Ziezo, grote opluchting. Dit semester zit erop. Van mijn opleiding althans, want het jonge volkje moet nog aan de examens beginnen of zit er middenin. Maar wat mezelf betreft, ik sta weer een streepje verder. Onder voorbehoud natuurlijk, want het resultaat van onze noeste arbeid hebben we nog niet gekregen. Al heb ik er wel een goed oog in. Gisteren hadden we supervisie. Zaten we in de kring van volwassenen die bijna een jaar geleden de opleiding hebben aangevat. We vormen samen een sterke en fijne groep. Ook gisteren hebben we veel van elkaar opgestoken. Alleen, heel jammer, heeft onze Thaise studiegenote afgehaakt. Omwille van de taalproblemen kon ze het niet meer bijbenen. Een gemis voor ons en een diepe teleurstelling voor haar. Want ze heeft er zo héél erg haar best voor gedaan.
Omdat het op de valreep nog kon, (nieuwjaarswensen kunnen toch nog tot half januari hé?) heb ik gisteren de wens uitgedeeld die ik vijf jaar geleden voor onze eindejaarskaartjes in een tekstje goot. Dit tekstje:
Tederheid
Al goed wat mensen elkaar wensen deze tijd.
En uit al dat goeds licht ik dit jaar voor jou de tederheid.
Ik wens je tederheid,
die je optilt en omarmt, je heelt en hoedt en je verwarmt.
Ik wens ook tederheid in jou.
Om op te tillen, te omarmen, te helen, hoeden, te verwarmen.

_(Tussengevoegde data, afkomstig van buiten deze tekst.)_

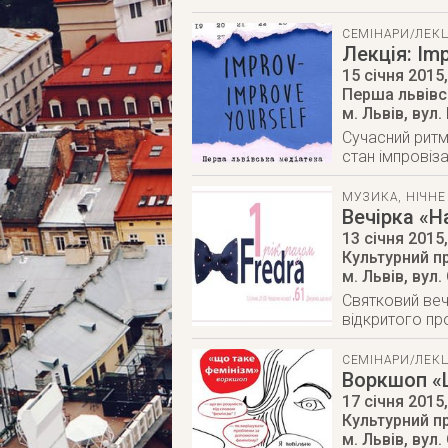
СЕМІНАРИ/ЛЕКЦ
Лекція: Imp
15 січня 2015
Перша львівс
м. Львів
,
вул.
Сучасний ритм
стан імпровіз
МУЗИКА
,
НІЧНЕ
Вечірка «На
13 січня 2015
Культурний п
м. Львів
,
вул.
Святковий веч
відкритого пр
СЕМІНАРИ/ЛЕКЦ
Воркшоп «
17 січня 2015
Культурний п
м. Львів
,
вул.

Weeral weinig beweging op mijn blog. Nog enkele pittige examens zijn daar de oorzaak van. Momenteel bevind ik mij precies tussen twee psychologie-examens in. Morgen nog eens flink studeren, donderdag examen, vrijdag supervisie, en dan zit dit halfjaar van de opleiding er weer op. En dat gaat een grote opluchting zijn! Kan ik me weer wat meer met andere dingen bezig houden. Met mijn blogje onder andere! Graag tot dan!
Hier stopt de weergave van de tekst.